This feeds into another problem of homogeneity across users’ work, particularly across individual sectors where copied and pasted output starts to look and sound identical. This educated guess across the entire industry with ‘close-enough’ accuracy, leaves user-facing content at risk of becoming generic and untailored, and could even land you in hot water over inadvertently mirroring a competitor’s content.
Another consideration is the security and privacy of what you are sharing with an LLM. Individual models have different terms around data sharing and mining, and most users would struggle to describe in detail where their data is going after pressing enter. If you readily share intellectual property, you may find it becoming part of the next batch of training data and may risk it becoming directly accessible to competitors through their own use of LLMs.
Avoiding the trap.
There is a key difference between the two ways people use generative AI, and it is this difference that will save users from being caught by ‘the trap.’ We’ve examined users outsourcing their thinking time to LLMs, but what if there is another, safer way, to approach LLM use?
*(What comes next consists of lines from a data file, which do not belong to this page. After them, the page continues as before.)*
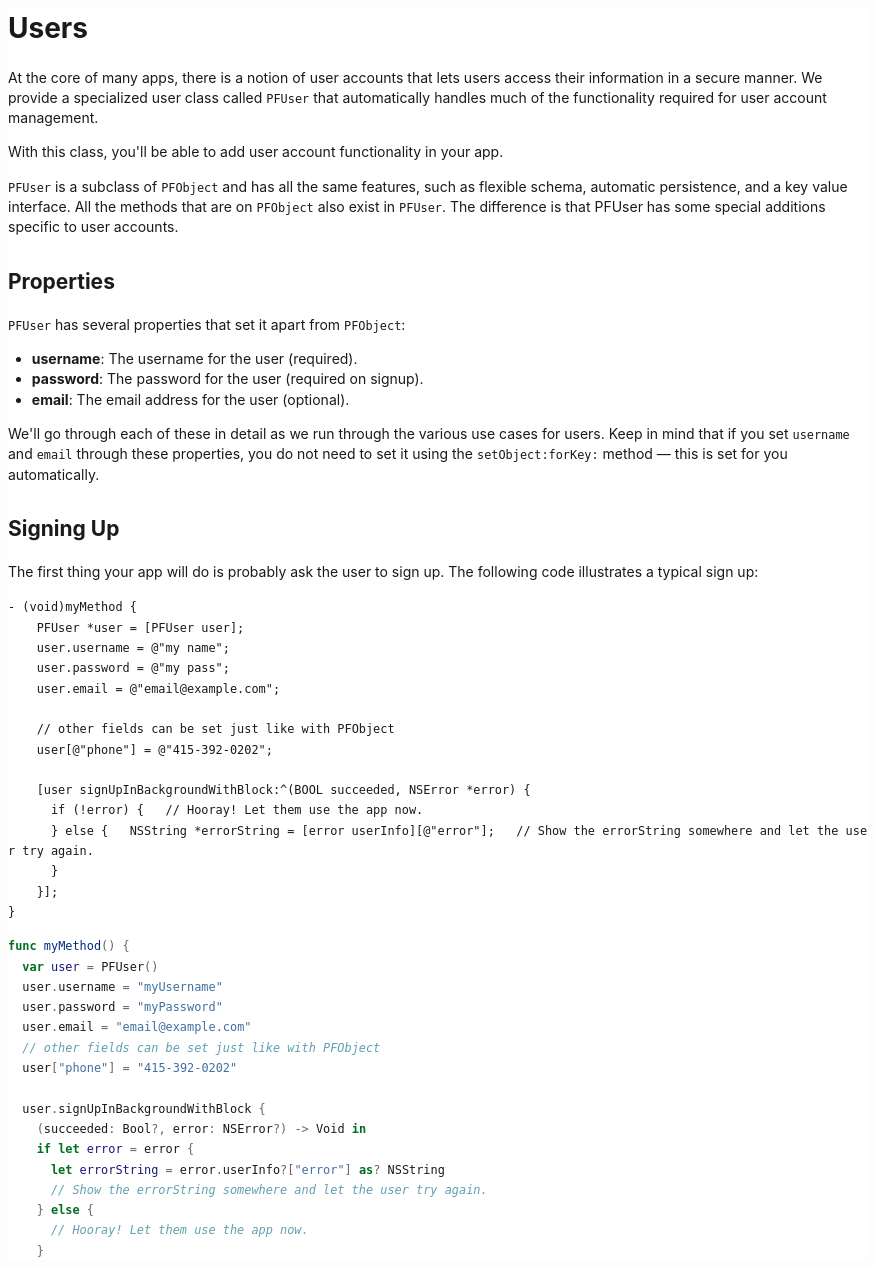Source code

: # Users

At the core of many apps, there is a notion of user accounts that lets users access their information in a secure manner. We provide a specialized user class called `PFUser` that automatically handles much of the functionality required for user account management.

With this class, you'll be able to add user account functionality in your app.

`PFUser` is a subclass of `PFObject` and has all the same features, such as flexible schema, automatic persistence, and a key value interface. All the methods that are on `PFObject` also exist in `PFUser`. The difference is that PFUser has some special additions specific to user accounts.

## Properties

`PFUser` has several properties that set it apart from `PFObject`:

*   **username**: The username for the user (required).
*   **password**: The password for the user (required on signup).
*   **email**: The email address for the user (optional).

We'll go through each of these in detail as we run through the various use cases for users. Keep in mind that if you set `username` and `email` through these properties, you do not need to set it using the `setObject:forKey:` method &mdash; this is set for you automatically.


## Signing Up

The first thing your app will do is probably ask the user to sign up. The following code illustrates a typical sign up:

```objc
- (void)myMethod {
    PFUser *user = [PFUser user];
    user.username = @"my name";
    user.password = @"my pass";
    user.email = @"email@example.com";

    // other fields can be set just like with PFObject
    user[@"phone"] = @"415-392-0202";

    [user signUpInBackgroundWithBlock:^(BOOL succeeded, NSError *error) {
      if (!error) {   // Hooray! Let them use the app now.
      } else {   NSString *errorString = [error userInfo][@"error"];   // Show the errorString somewhere and let the user try again.
      }
    }];
}
```
```swift
func myMethod() {
  var user = PFUser()
  user.username = "myUsername"
  user.password = "myPassword"
  user.email = "email@example.com"
  // other fields can be set just like with PFObject
  user["phone"] = "415-392-0202"

  user.signUpInBackgroundWithBlock {
    (succeeded: Bool?, error: NSError?) -> Void in
    if let error = error {
      let errorString = error.userInfo?["error"] as? NSString
      // Show the errorString somewhere and let the user try again.
    } else {
      // Hooray! Let them use the app now.
    }
```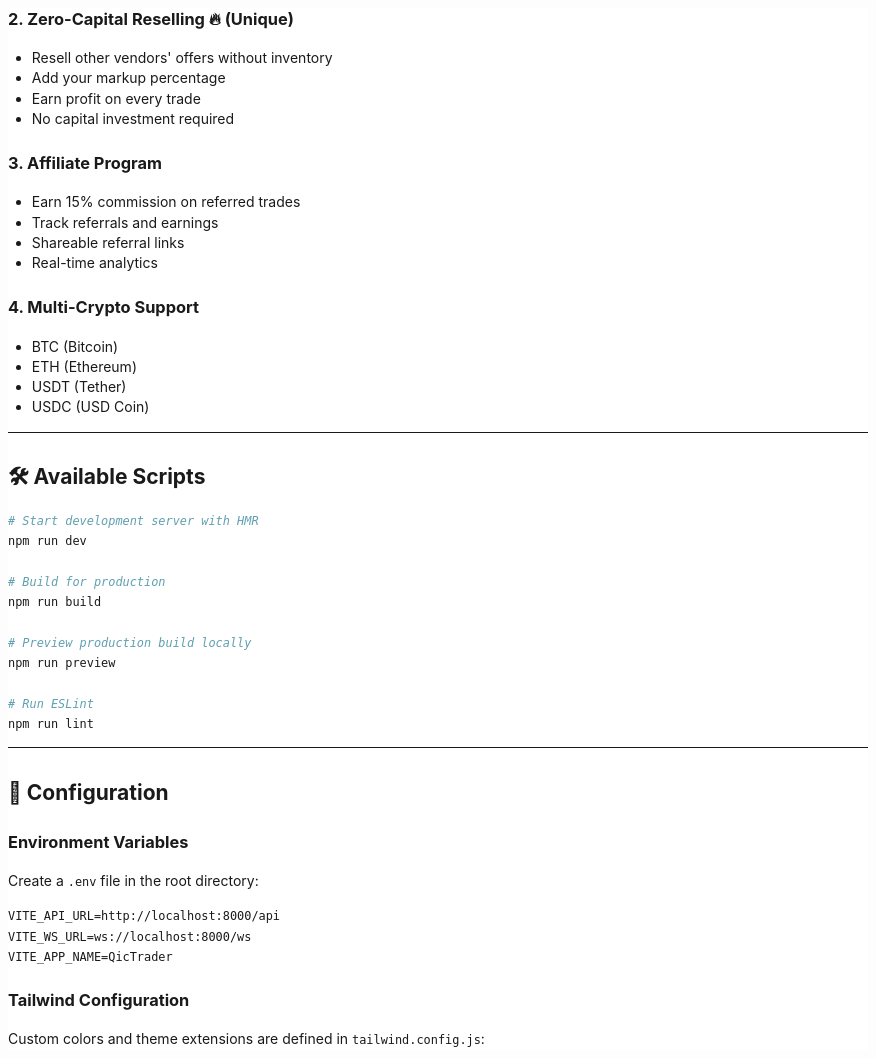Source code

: ### 2. **Zero-Capital Reselling** 🔥 (Unique)
- Resell other vendors' offers without inventory
- Add your markup percentage
- Earn profit on every trade
- No capital investment required

### 3. **Affiliate Program**
- Earn 15% commission on referred trades
- Track referrals and earnings
- Shareable referral links
- Real-time analytics

### 4. **Multi-Crypto Support**
- BTC (Bitcoin)
- ETH (Ethereum)
- USDT (Tether)
- USDC (USD Coin)

---

## 🛠️ Available Scripts

```bash
# Start development server with HMR
npm run dev

# Build for production
npm run build

# Preview production build locally
npm run preview

# Run ESLint
npm run lint
```

---

## 🔧 Configuration

### Environment Variables
Create a `.env` file in the root directory:

```env
VITE_API_URL=http://localhost:8000/api
VITE_WS_URL=ws://localhost:8000/ws
VITE_APP_NAME=QicTrader
```

### Tailwind Configuration
Custom colors and theme extensions are defined in `tailwind.config.js`:
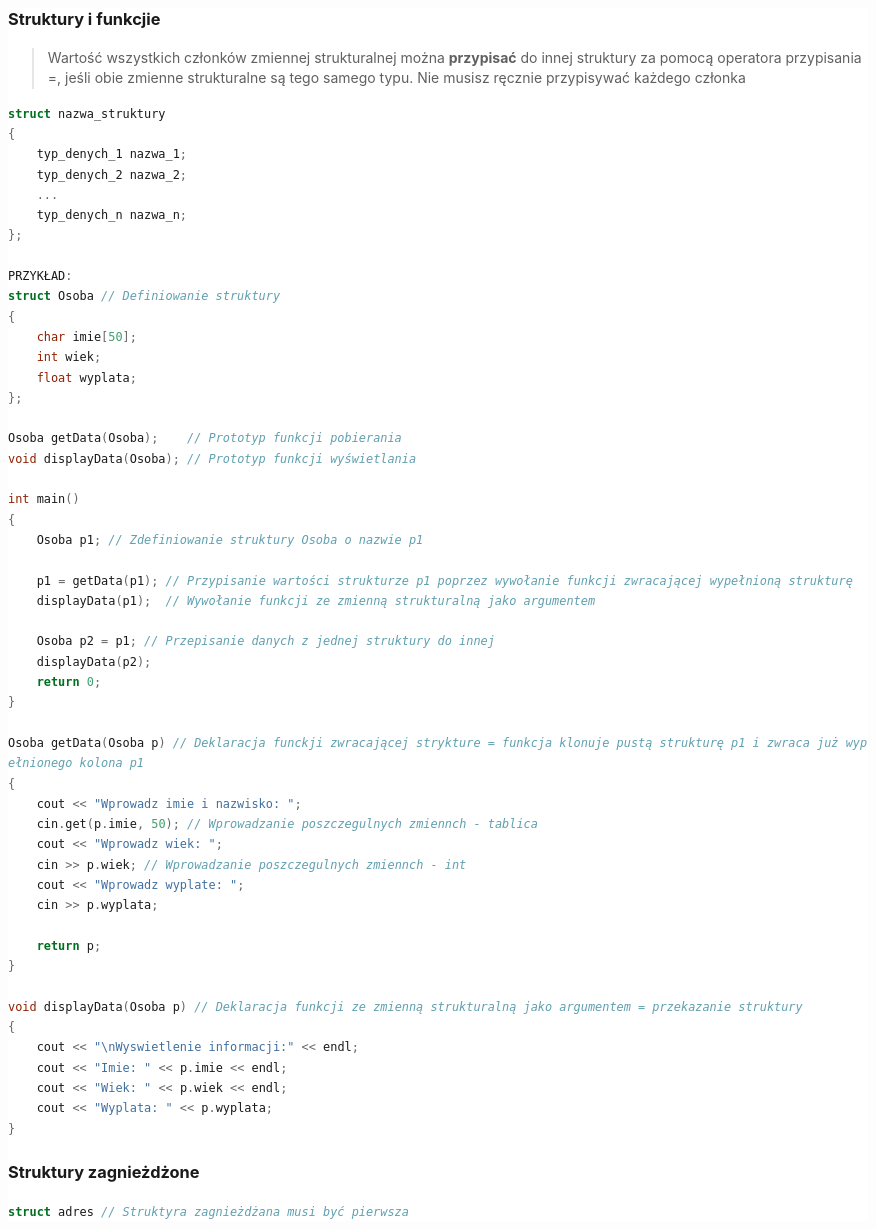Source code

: ### Struktury i funkcjie
> Wartość wszystkich członków zmiennej strukturalnej można **przypisać** do innej struktury za pomocą operatora przypisania =, jeśli obie zmienne strukturalne są tego samego typu. Nie musisz ręcznie przypisywać każdego członka


```C++
struct nazwa_struktury
{
    typ_denych_1 nazwa_1;
    typ_denych_2 nazwa_2;
	...
    typ_denych_n nazwa_n;
};

PRZYKŁAD:
struct Osoba // Definiowanie struktury
{
    char imie[50];
    int wiek;
    float wyplata;
};

Osoba getData(Osoba);    // Prototyp funkcji pobierania
void displayData(Osoba); // Prototyp funkcji wyświetlania

int main()
{
    Osoba p1; // Zdefiniowanie struktury Osoba o nazwie p1

    p1 = getData(p1); // Przypisanie wartości strukturze p1 poprzez wywołanie funkcji zwracającej wypełnioną strukturę
    displayData(p1);  // Wywołanie funkcji ze zmienną strukturalną jako argumentem

    Osoba p2 = p1; // Przepisanie danych z jednej struktury do innej
    displayData(p2);
    return 0;
}

Osoba getData(Osoba p) // Deklaracja funckji zwracającej strykture = funkcja klonuje pustą strukturę p1 i zwraca już wypełnionego kolona p1
{
    cout << "Wprowadz imie i nazwisko: ";
    cin.get(p.imie, 50); // Wprowadzanie poszczegulnych zmiennch - tablica
    cout << "Wprowadz wiek: ";
    cin >> p.wiek; // Wprowadzanie poszczegulnych zmiennch - int
    cout << "Wprowadz wyplate: ";
    cin >> p.wyplata;

    return p;
}

void displayData(Osoba p) // Deklaracja funkcji ze zmienną strukturalną jako argumentem = przekazanie struktury
{
    cout << "\nWyswietlenie informacji:" << endl;
    cout << "Imie: " << p.imie << endl;
    cout << "Wiek: " << p.wiek << endl;
    cout << "Wyplata: " << p.wyplata;
}
```
###  Struktury zagnieżdżone
```C++
struct adres // Struktyra zagnieżdżana musi być pierwsza
```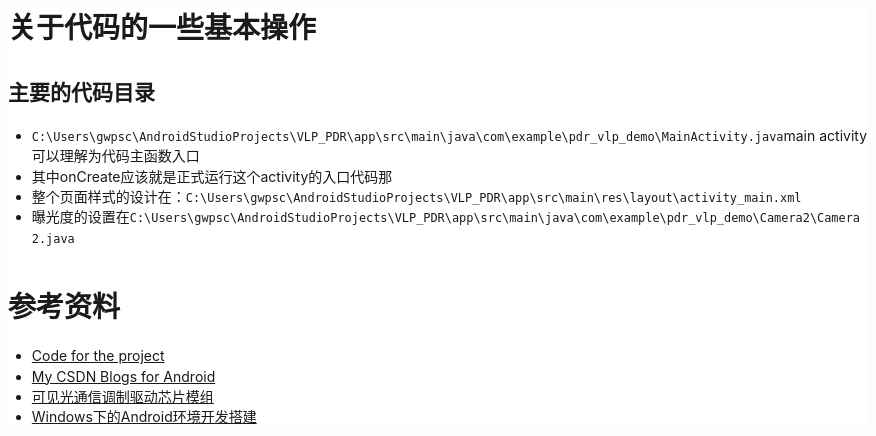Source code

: 
# 关于代码的一些基本操作
## 主要的代码目录
* ```C:\Users\gwpsc\AndroidStudioProjects\VLP_PDR\app\src\main\java\com\example\pdr_vlp_demo\MainActivity.java```main activity可以理解为代码主函数入口
* 其中onCreate应该就是正式运行这个activity的入口代码那
* 整个页面样式的设计在：```C:\Users\gwpsc\AndroidStudioProjects\VLP_PDR\app\src\main\res\layout\activity_main.xml```
* 曝光度的设置在```C:\Users\gwpsc\AndroidStudioProjects\VLP_PDR\app\src\main\java\com\example\pdr_vlp_demo\Camera2\Camera2.java```


# 参考资料
* [Code for the project](https://github.com/KwanWaiPang/VLP-PDR)
* [My CSDN Blogs for Android](https://blog.csdn.net/gwplovekimi/category_9860500.html?spm=1001.2014.3001.5482)
* [可见光通信调制驱动芯片模组](https://blog.csdn.net/gwplovekimi/article/details/133878460?spm=1001.2014.3001.5501)
* [Windows下的Android环境开发搭建](https://blog.csdn.net/gwplovekimi/article/details/132040540?spm=1001.2014.3001.5501)
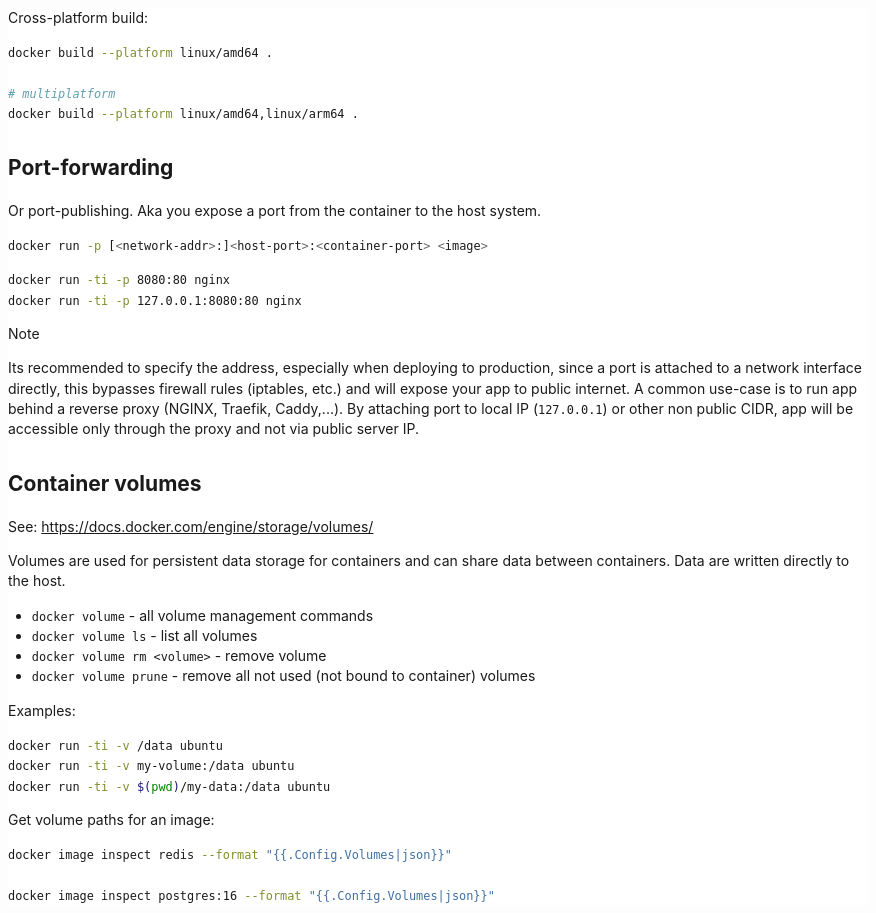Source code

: Cross-platform build:

```bash
docker build --platform linux/amd64 .

# multiplatform
docker build --platform linux/amd64,linux/arm64 .
```

## Port-forwarding

Or port-publishing. Aka you expose a port from the container to the host system.

```bash
docker run -p [<network-addr>:]<host-port>:<container-port> <image>
```

```bash
docker run -ti -p 8080:80 nginx
docker run -ti -p 127.0.0.1:8080:80 nginx
```

> [!NOTE]
>
> Its recommended to specify the address, especially when deploying to production, since a port is attached to a network interface directly, this bypasses firewall rules (iptables, etc.) and will expose your app to public internet. A common use-case is to run app behind a reverse proxy (NGINX, Traefik, Caddy,...). By attaching port to local IP (`127.0.0.1`) or other non public CIDR, app will be accessible only through the proxy and not via public server IP.

## Container volumes

See: https://docs.docker.com/engine/storage/volumes/

Volumes are used for persistent data storage for containers and can share data between containers. Data are written directly to the host.

- `docker volume` - all volume management commands
- `docker volume ls` - list all volumes
- `docker volume rm <volume>` - remove volume
- `docker volume prune` - remove all not used (not bound to container) volumes

Examples:

```bash
docker run -ti -v /data ubuntu
docker run -ti -v my-volume:/data ubuntu
docker run -ti -v $(pwd)/my-data:/data ubuntu
```

Get volume paths for an image:

```bash
docker image inspect redis --format "{{.Config.Volumes|json}}"

docker image inspect postgres:16 --format "{{.Config.Volumes|json}}"
```

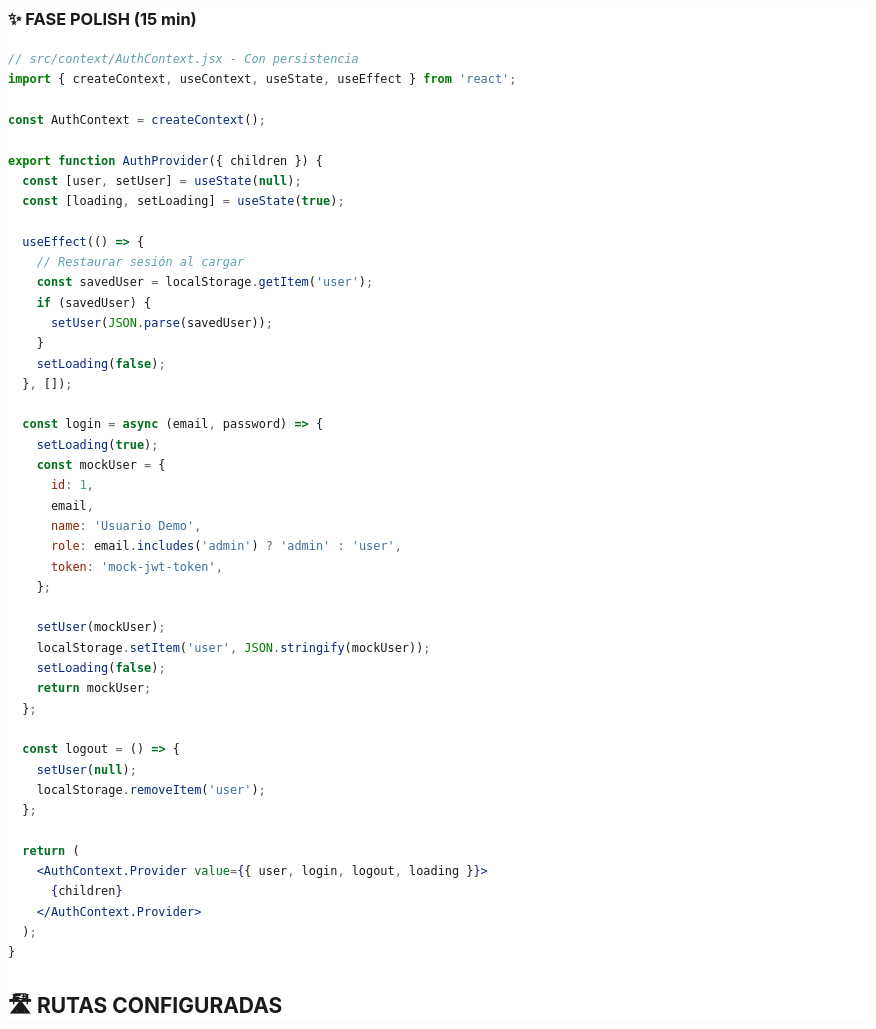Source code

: ### ✨ FASE POLISH (15 min)

```jsx
// src/context/AuthContext.jsx - Con persistencia
import { createContext, useContext, useState, useEffect } from 'react';

const AuthContext = createContext();

export function AuthProvider({ children }) {
  const [user, setUser] = useState(null);
  const [loading, setLoading] = useState(true);

  useEffect(() => {
    // Restaurar sesión al cargar
    const savedUser = localStorage.getItem('user');
    if (savedUser) {
      setUser(JSON.parse(savedUser));
    }
    setLoading(false);
  }, []);

  const login = async (email, password) => {
    setLoading(true);
    const mockUser = {
      id: 1,
      email,
      name: 'Usuario Demo',
      role: email.includes('admin') ? 'admin' : 'user',
      token: 'mock-jwt-token',
    };

    setUser(mockUser);
    localStorage.setItem('user', JSON.stringify(mockUser));
    setLoading(false);
    return mockUser;
  };

  const logout = () => {
    setUser(null);
    localStorage.removeItem('user');
  };

  return (
    <AuthContext.Provider value={{ user, login, logout, loading }}>
      {children}
    </AuthContext.Provider>
  );
}
```

## 🛣️ RUTAS CONFIGURADAS
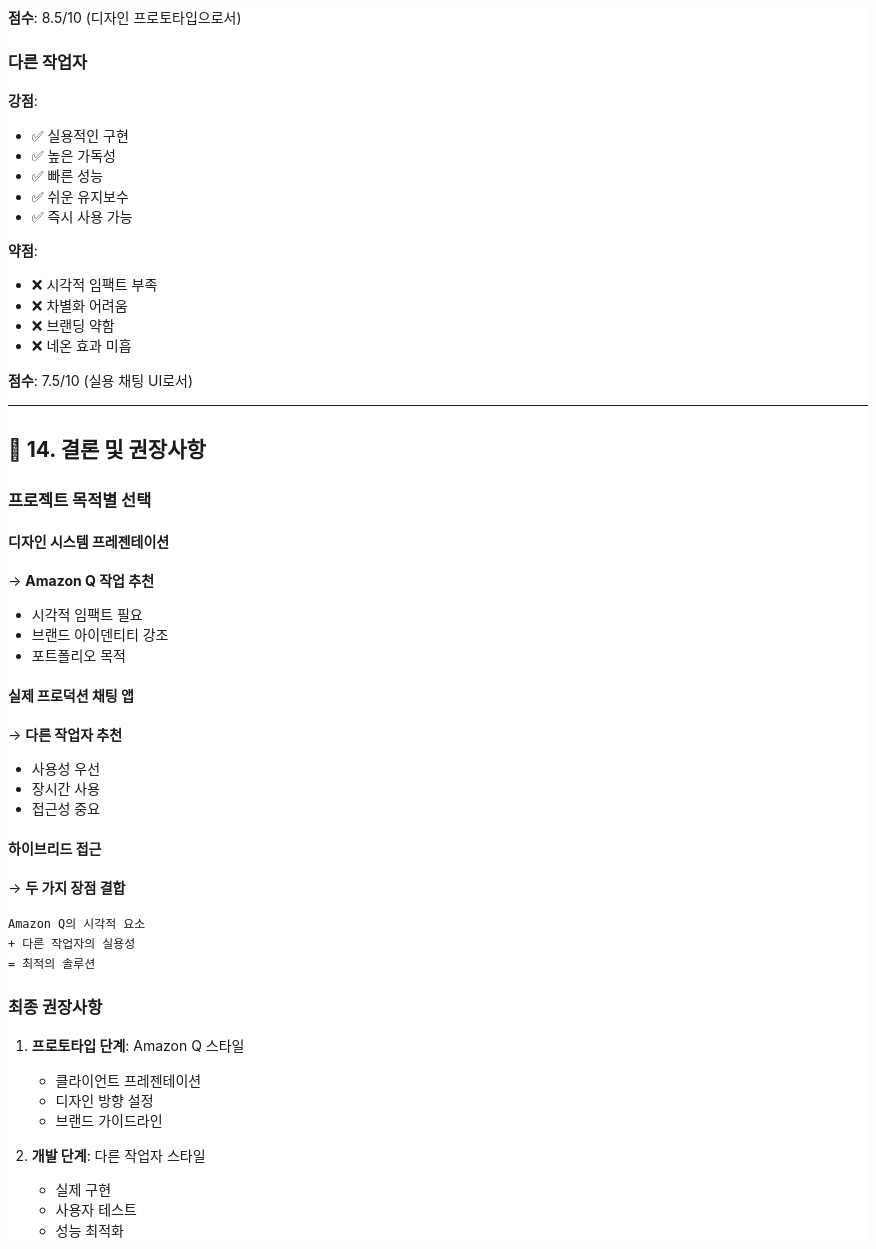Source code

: **점수**: 8.5/10 (디자인 프로토타입으로서)

### 다른 작업자
**강점**:
- ✅ 실용적인 구현
- ✅ 높은 가독성
- ✅ 빠른 성능
- ✅ 쉬운 유지보수
- ✅ 즉시 사용 가능

**약점**:
- ❌ 시각적 임팩트 부족
- ❌ 차별화 어려움
- ❌ 브랜딩 약함
- ❌ 네온 효과 미흡

**점수**: 7.5/10 (실용 채팅 UI로서)

---

## 🎯 14. 결론 및 권장사항

### 프로젝트 목적별 선택

#### 디자인 시스템 프레젠테이션
→ **Amazon Q 작업 추천**
- 시각적 임팩트 필요
- 브랜드 아이덴티티 강조
- 포트폴리오 목적

#### 실제 프로덕션 채팅 앱
→ **다른 작업자 추천**
- 사용성 우선
- 장시간 사용
- 접근성 중요

#### 하이브리드 접근
→ **두 가지 장점 결합**
```
Amazon Q의 시각적 요소
+ 다른 작업자의 실용성
= 최적의 솔루션
```

### 최종 권장사항

1. **프로토타입 단계**: Amazon Q 스타일
   - 클라이언트 프레젠테이션
   - 디자인 방향 설정
   - 브랜드 가이드라인

2. **개발 단계**: 다른 작업자 스타일
   - 실제 구현
   - 사용자 테스트
   - 성능 최적화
Augmentation is actively using generative AI to iterate and sharpen your own thinking, further bolstering your prior subject knowledge. Bouncing ideas around, stress-testing your arguments and exploring angles you hadn’t considered, but importantly the user is still applying critical thinking and making the final call.
Staying sharp.
Treat LLMs as a place to review and refine your ideas: ask for another take on the subject, presenting counterarguments and finding holes in your claims. When users request purely generative copy, that’s when they fall into the trap.
Review and refine the LLM’s ideas: it’s a two-way street, the same scrutiny applies in reverse to the LLM. Fact check and cross-reference, ensure that you are not being deceived, ultimately if you can’t verify… should you really be using it?
Know when to say no thank you: sometimes it’s best to just do it the old-fashioned way, human intelligence still has a much-needed place!